### About this task:
Copy every line of the data exactly, keeping out any picture.

(Collected data)
┏━━
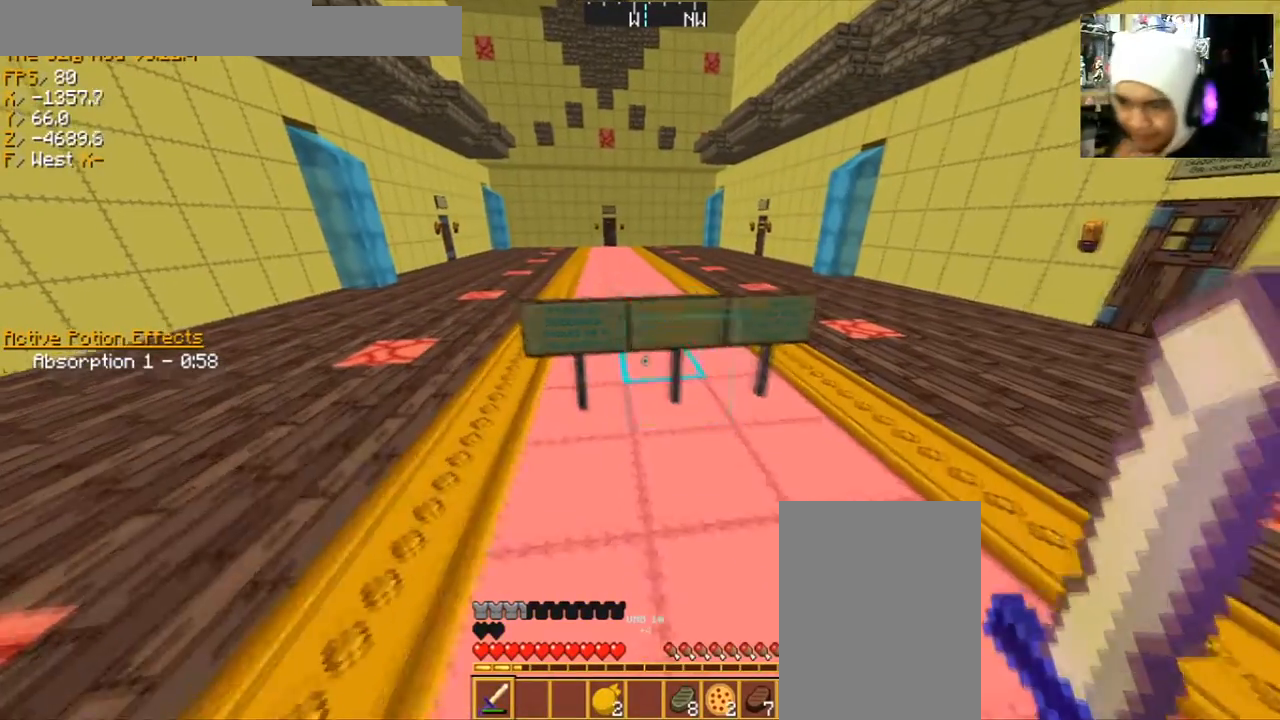
{"keys": [], "mouse": [], "events": [[100, "a", "up"], [234, "d", "down"], [334, "w", "up"], [400, "d", "up"]]}
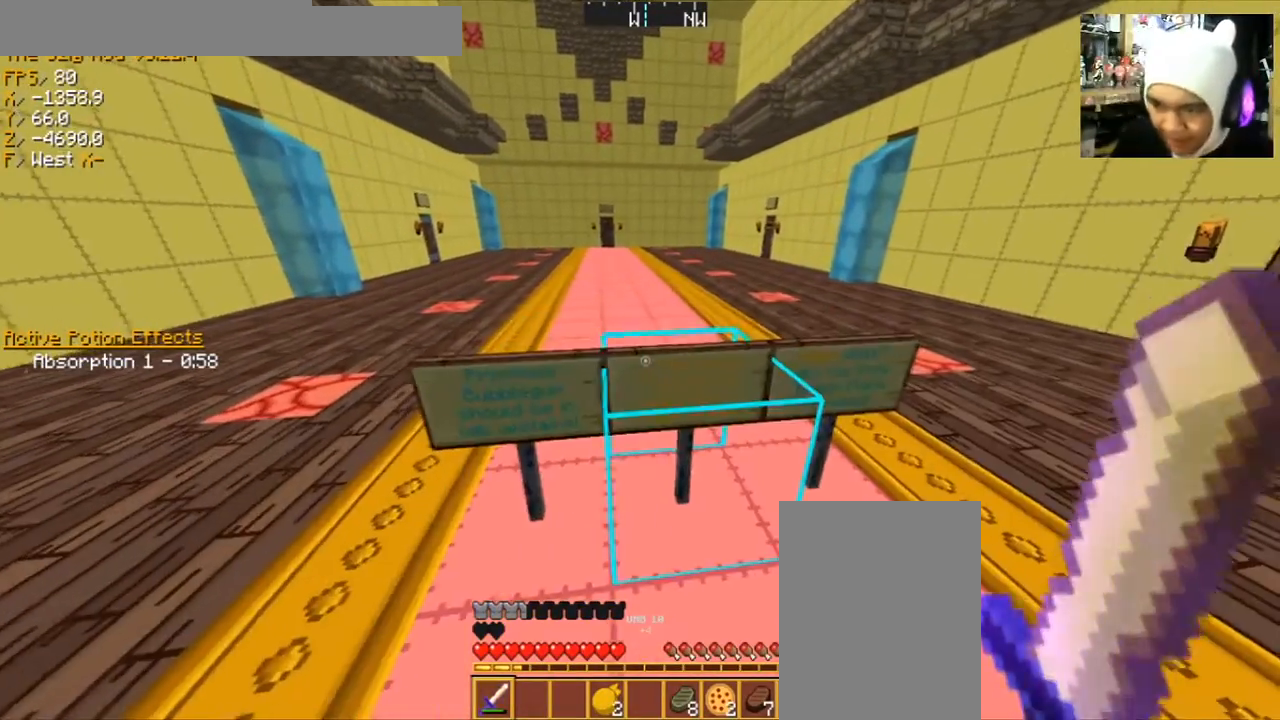
{"keys": [], "mouse": [], "events": []}
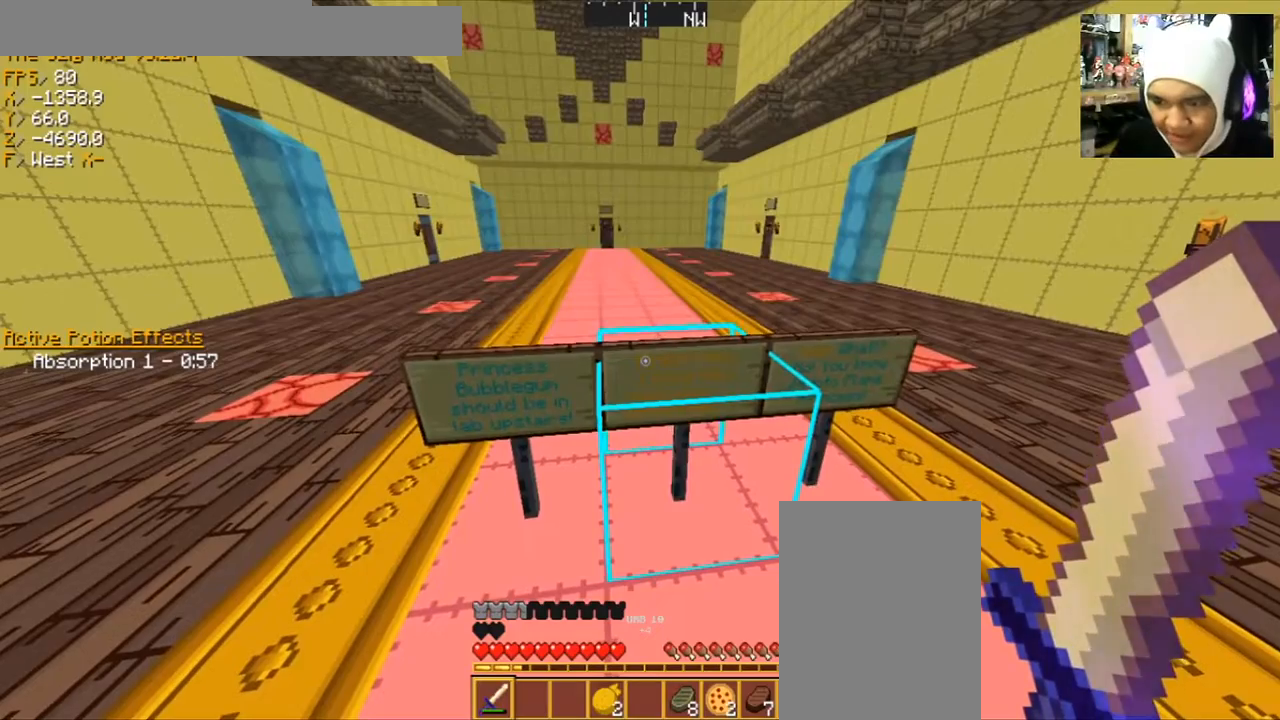
{"keys": [], "mouse": [], "events": []}
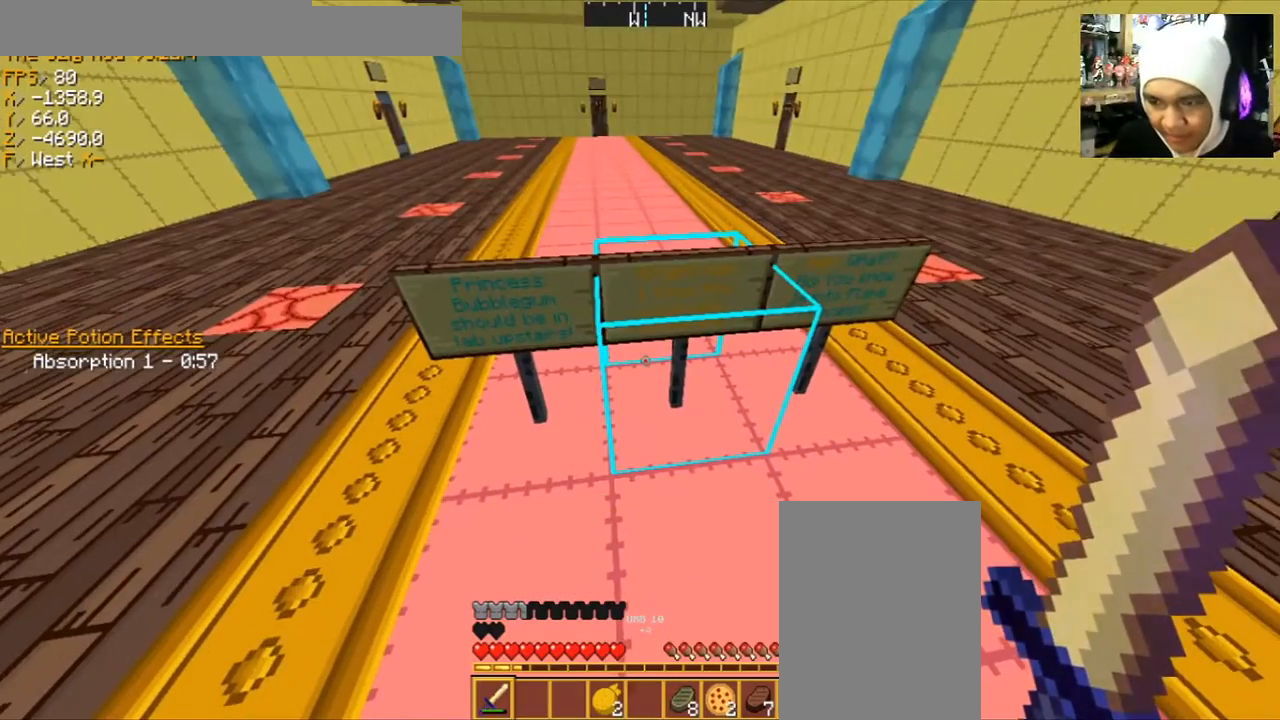
{"keys": [], "mouse": [], "events": []}
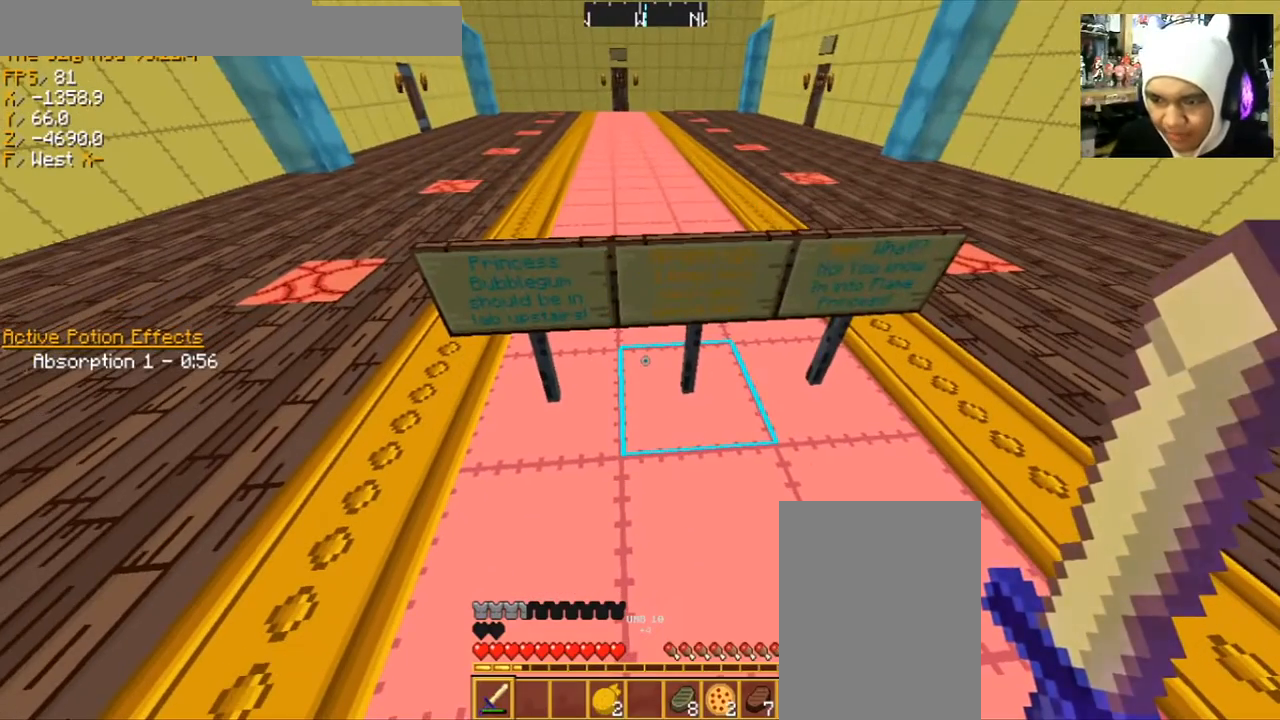
{"keys": [], "mouse": [], "events": []}
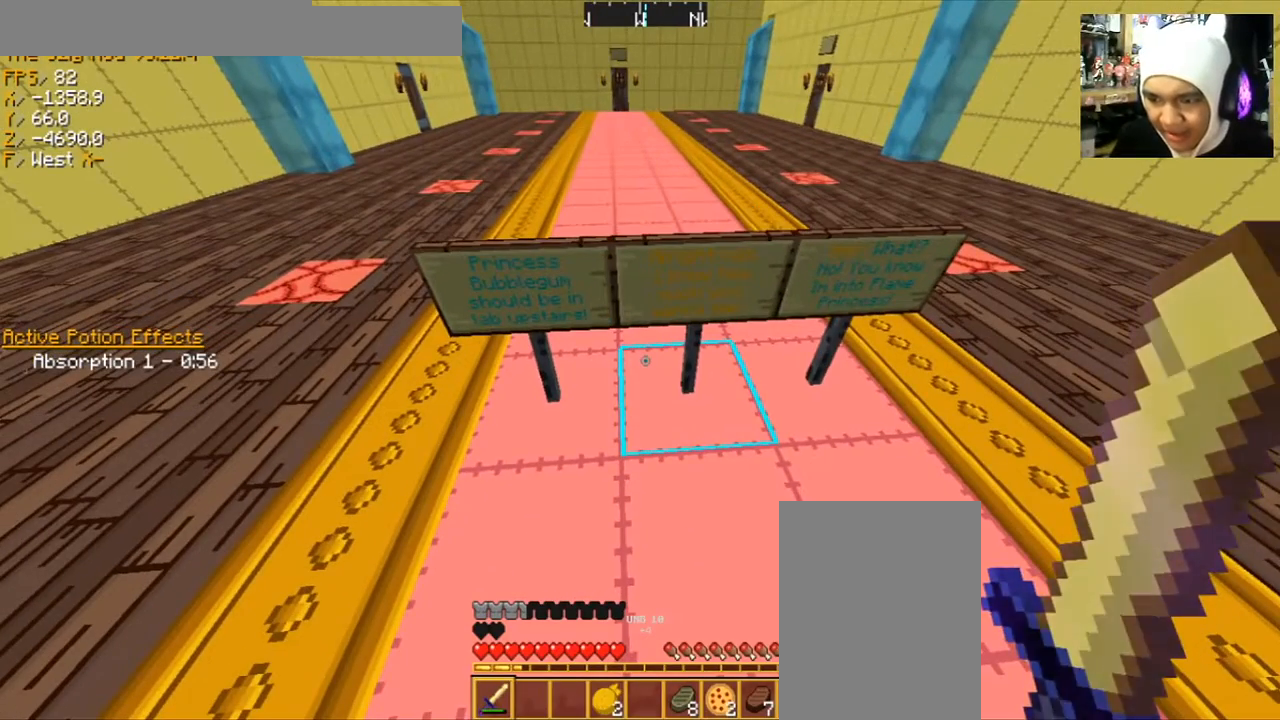
{"keys": [], "mouse": [], "events": []}
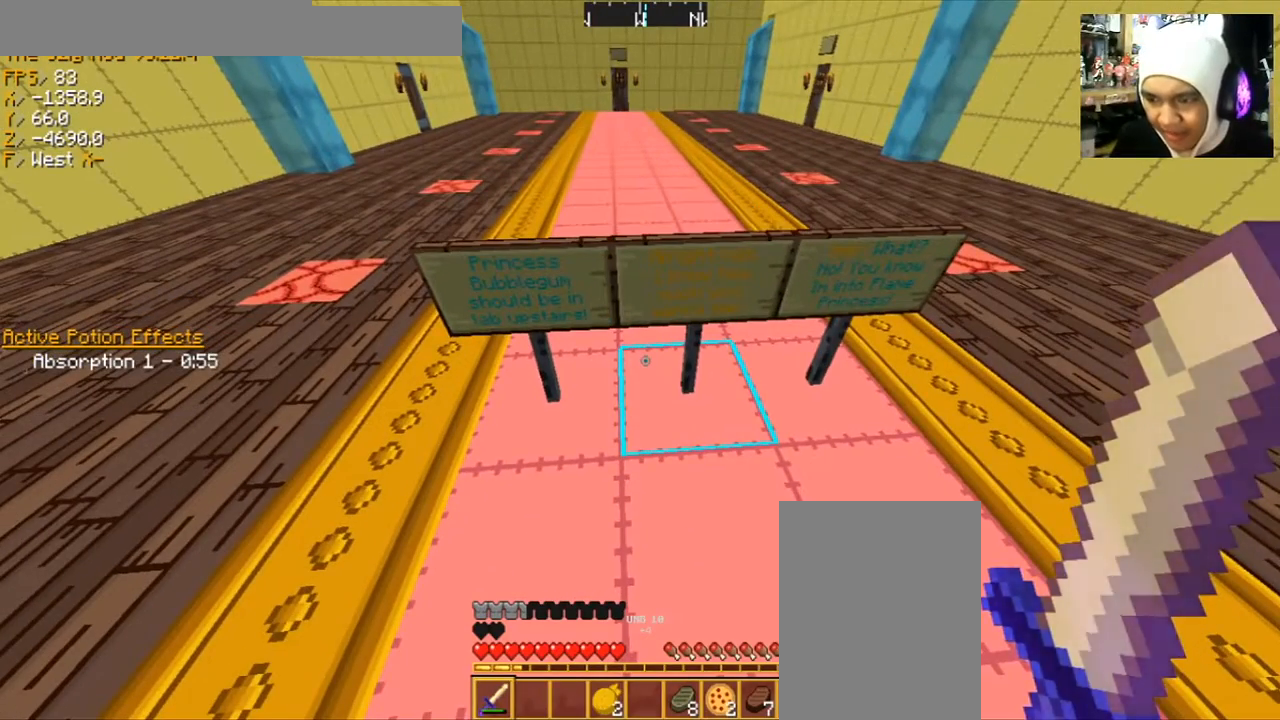
{"keys": [], "mouse": [], "events": [[33, "d", "down"], [133, "d", "up"]]}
┗━━
### Response:
{"keys": [], "mouse": [], "events": [[100, "a", "up"], [234, "d", "down"], [334, "w", "up"], [400, "d", "up"]]}
{"keys": [], "mouse": [], "events": []}
{"keys": [], "mouse": [], "events": []}
{"keys": [], "mouse": [], "events": []}
{"keys": [], "mouse": [], "events": []}
{"keys": [], "mouse": [], "events": []}
{"keys": [], "mouse": [], "events": [[33, "d", "down"], [133, "d", "up"]]}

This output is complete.